Unfortunately, the last results are for 1995; a new survey is to be completed this year. But comparing the 1995 snapshot with 1992's provides some fix on whether the individual was a net buyer or seller over that three-year span.
The figures tell how many families owned stock, directly or indirectly, in each of those years, as well as the median value of their holdings. And, using data made available to Barron's by a Fed statistician, a much more valuable estimate can be calculated: the holdings' mean, or average, value. Mean values have the advantage of giving due weight to the disportionate amount of stock owned by the wealthy.
In 1992, the mean value stood at $62,400. By '95, it had risen about 37%, to $85,500. Since the S&P 500 (without dividends reinvested) advanced by 30.3% over this same period, this already suggests that individual investors were augmenting their equity holdings, unless they were handily beating the market, which doesn't seem likely.
But actually, investors must have been adding to their holdings by more than those numbers imply. Here's why: The surveys also reveal that the number of households that owned stock rose from 35.7 million in 1992 to 40.7 million by 1995. Since these five million new buying entities were starting from zero, and since the data show that they were mainly middle-income families, the value of their holdings in 1995 must have been much lower than the mean figure of $85,500.

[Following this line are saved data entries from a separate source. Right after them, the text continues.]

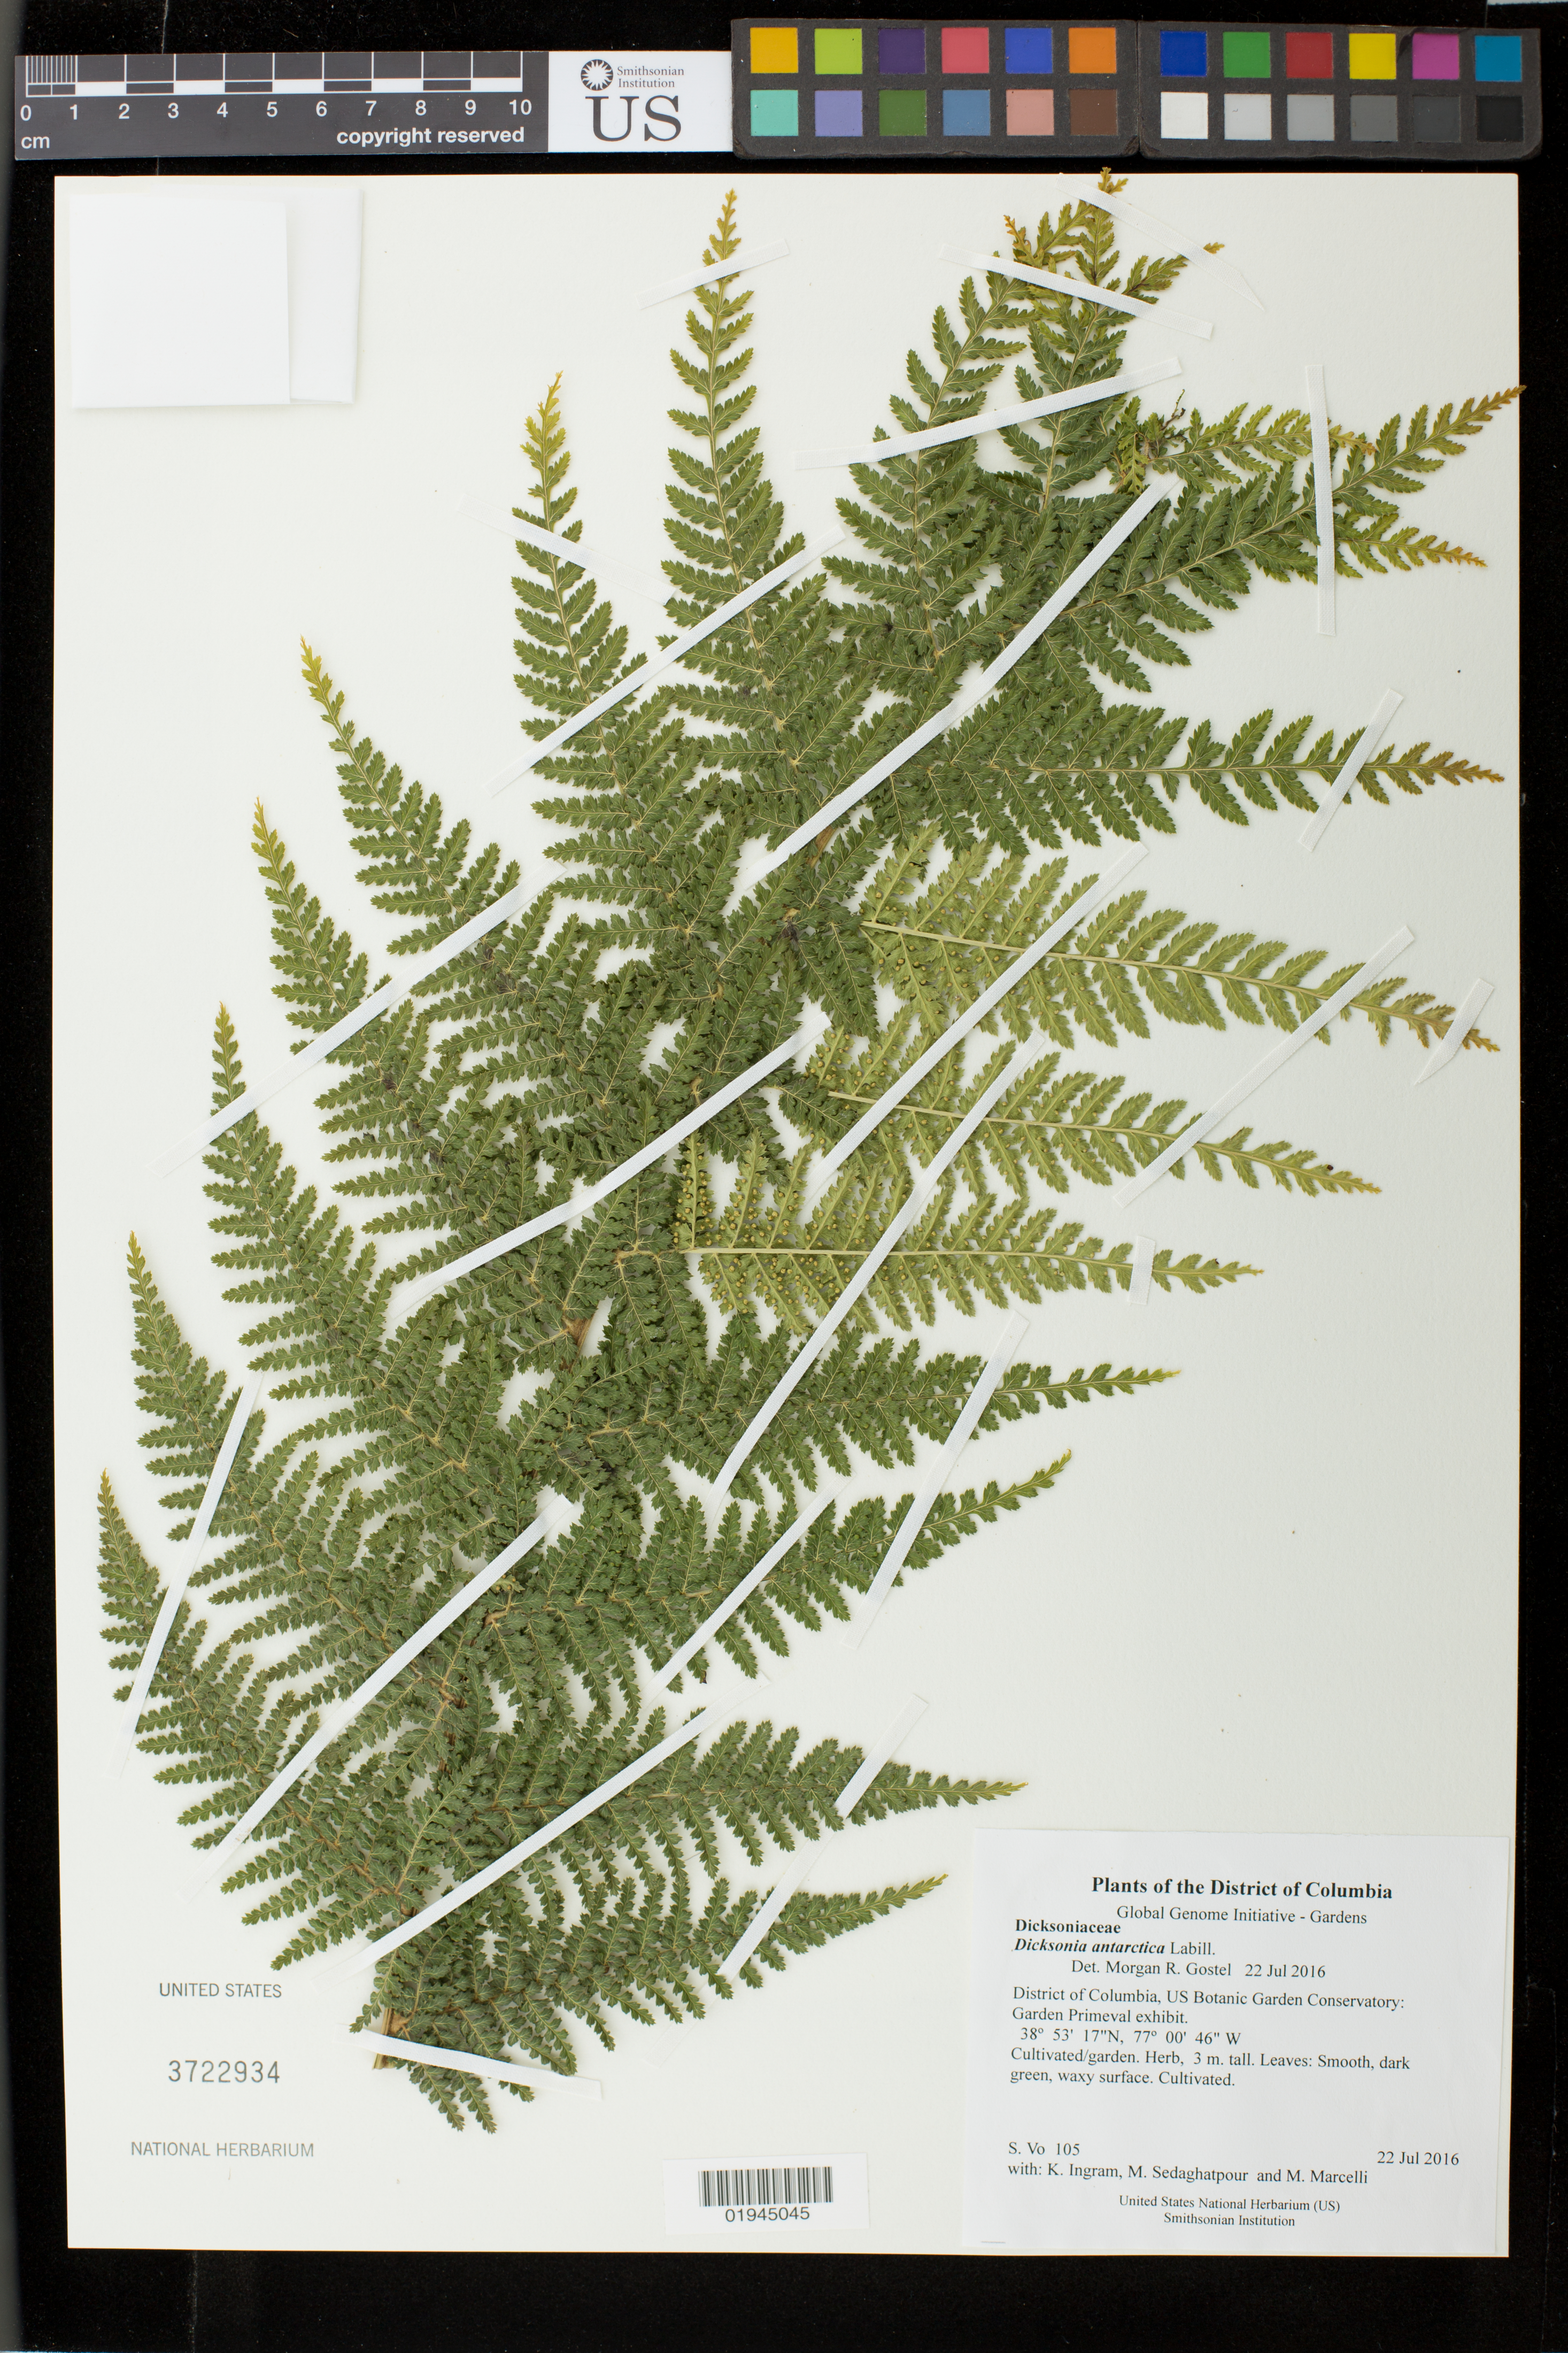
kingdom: Plantae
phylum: Tracheophyta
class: Polypodiopsida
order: Cyatheales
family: Dicksoniaceae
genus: Dicksonia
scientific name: Dicksonia antarctica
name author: Labill.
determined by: Gostel, Morgan R., (BRIT), Botanical Research Institute of Texas (UNITED STATES)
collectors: S. Vo, K. S. Ingram, M. Sedaghatpour & M. Marcelli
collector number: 105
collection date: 2016-07-22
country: United States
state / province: District of Columbia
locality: US Botanic Garden Conservatory: Garden Primeval exhibit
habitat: Cultivated/garden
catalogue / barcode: US 3722934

So if we were able to separate those five million from the population of shareholders, we would find that the 35.7 million families that held an average of $62,400 worth in '92 owned more than the mean of $85,500 by '95, which means their portfolios rose by more than 37%.
Conclusion: There was significant net buying of stock by individual investors over this period.

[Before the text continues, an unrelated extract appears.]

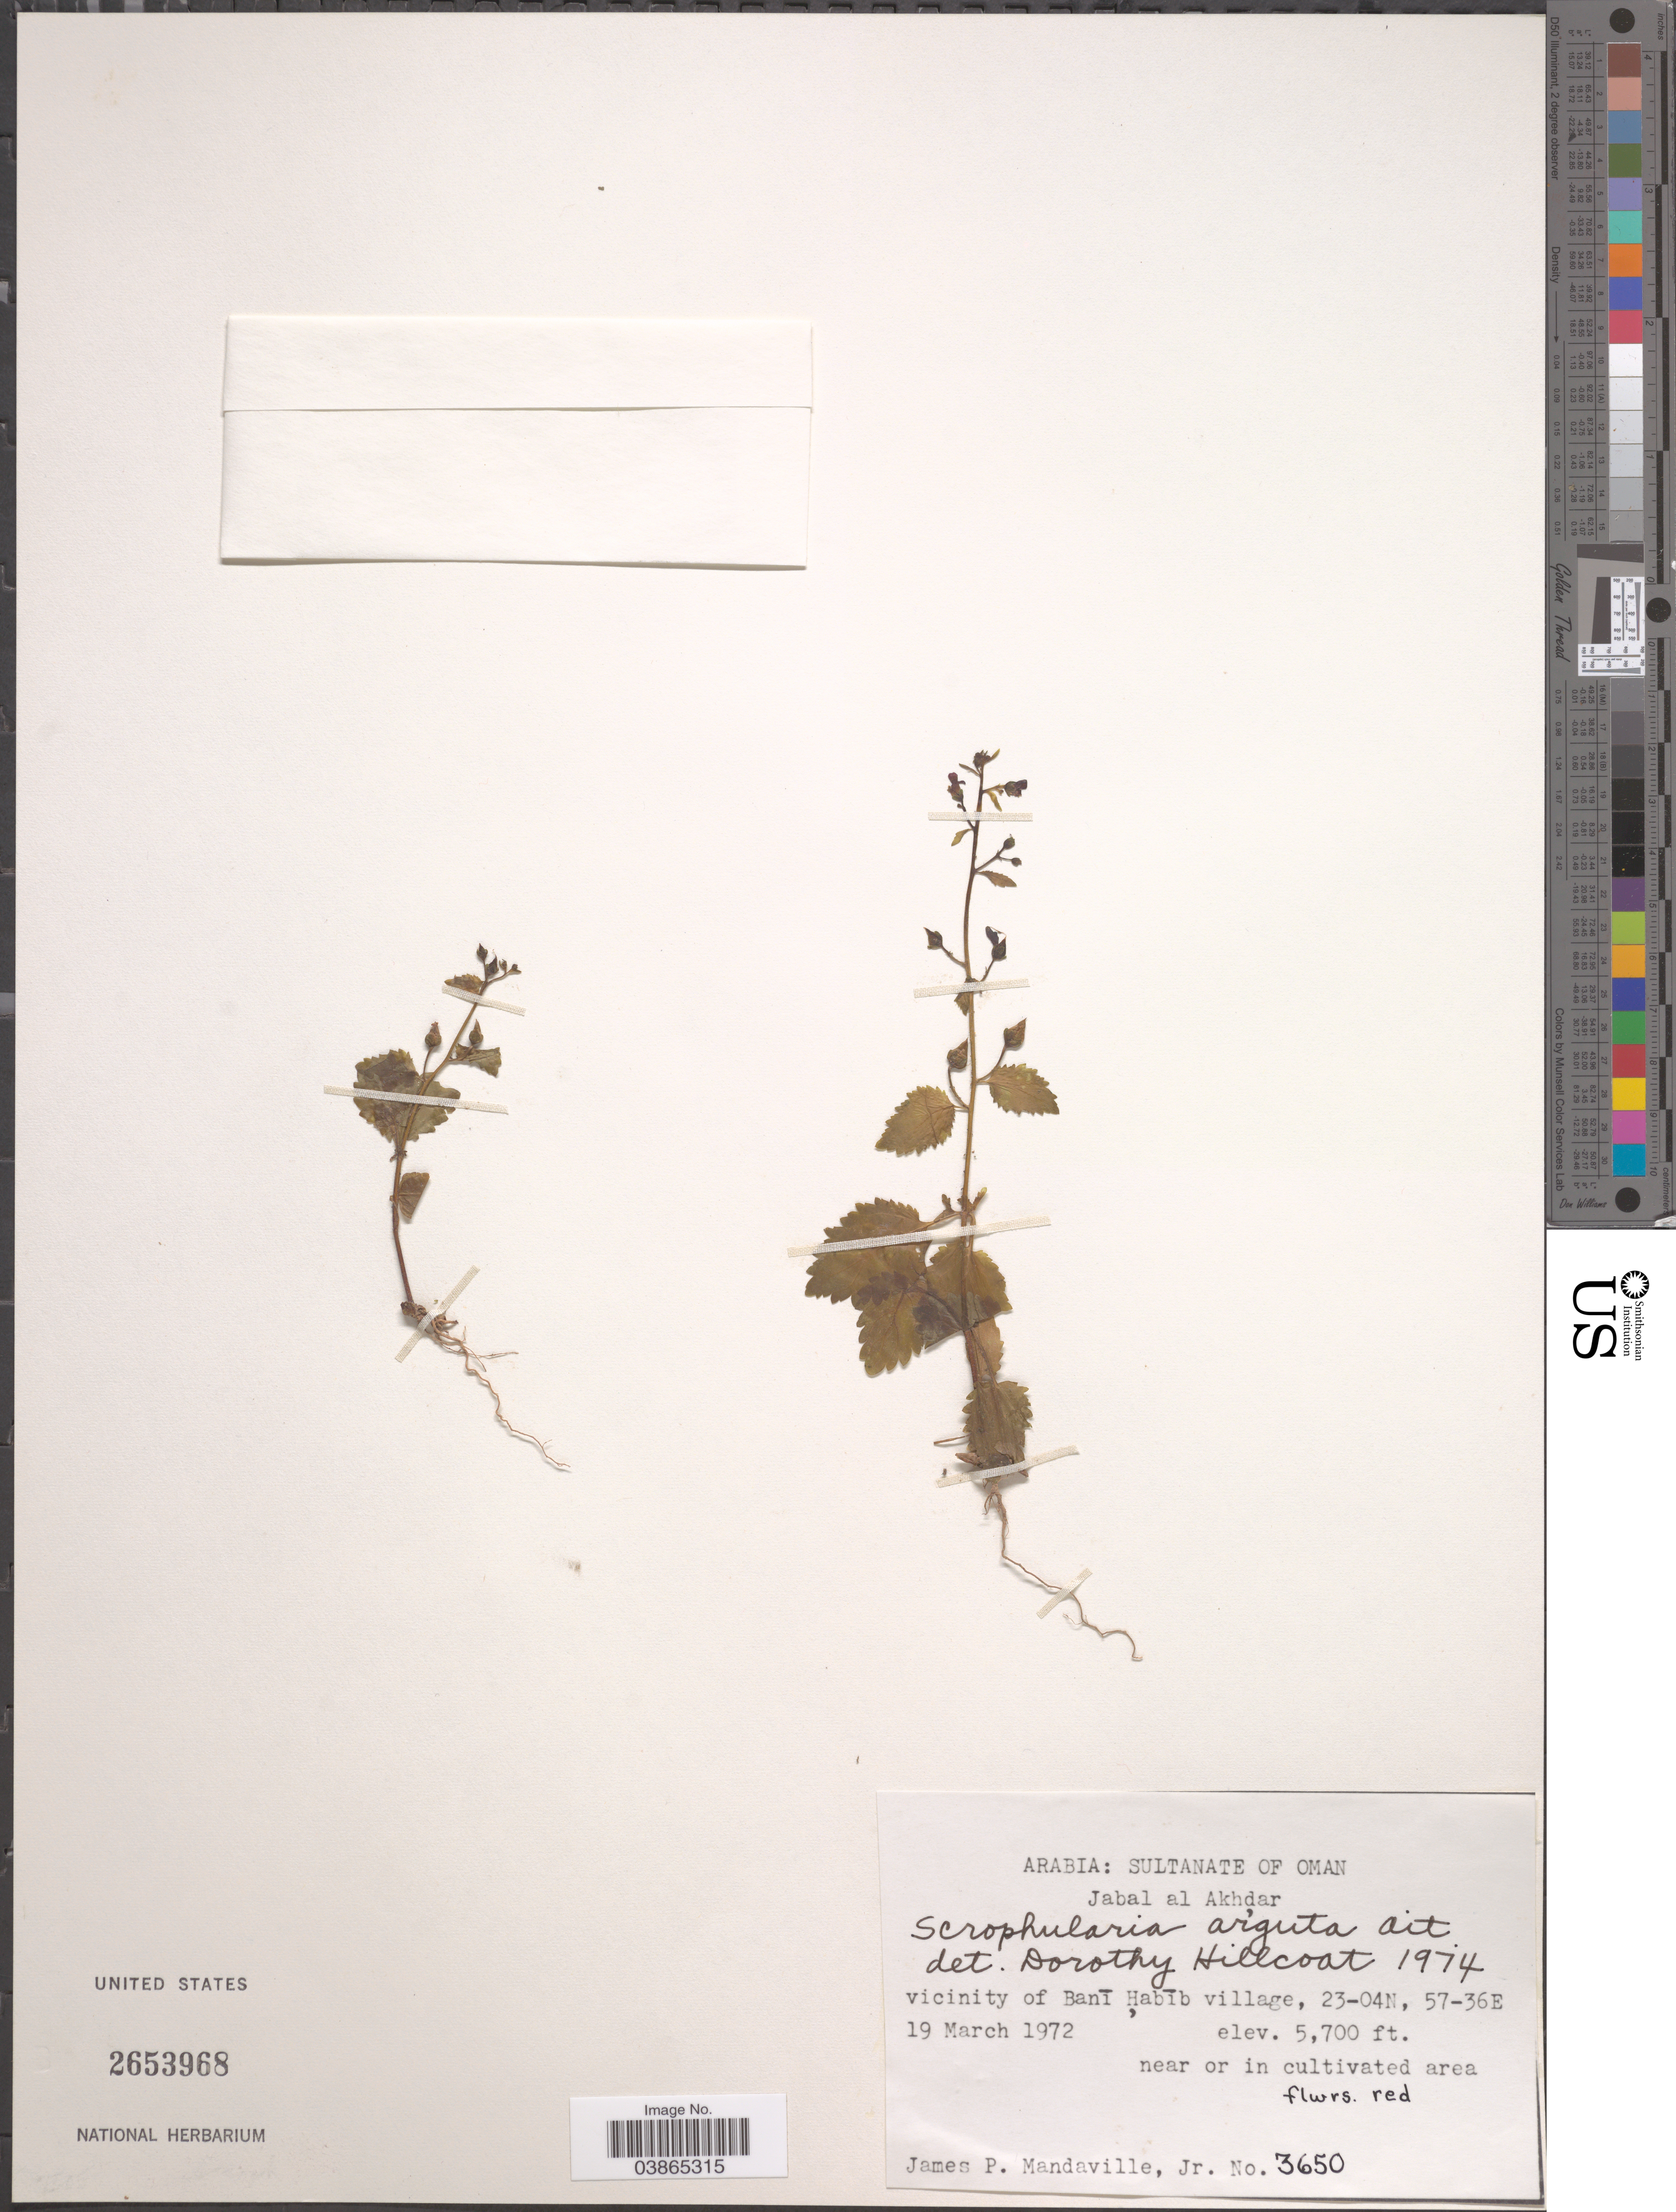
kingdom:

But we might still be able to tease a bit of insight out of the flow-of-funds numbers. Since mutual-fund purchases are probably estimated fairly accurately, this could only mean that the negative line in the chart that tracks "Direct Purchases" must be grossly exaggerated. If, indeed, directly held portfolios are being wound down, the people doing this are generally older Americans, who acquired their shares in the days before mutual-fund mania became rampant in the U.S. But sooner or later, this generation of investors will fade away, and the selling might, too. Moreover, even now this group's net selling might be masking a move toward direct buying by the younger Baby Boom generation.
In any case, the Earth is round after all, regardless of what the Flat World Society of the flow-of-funds data say.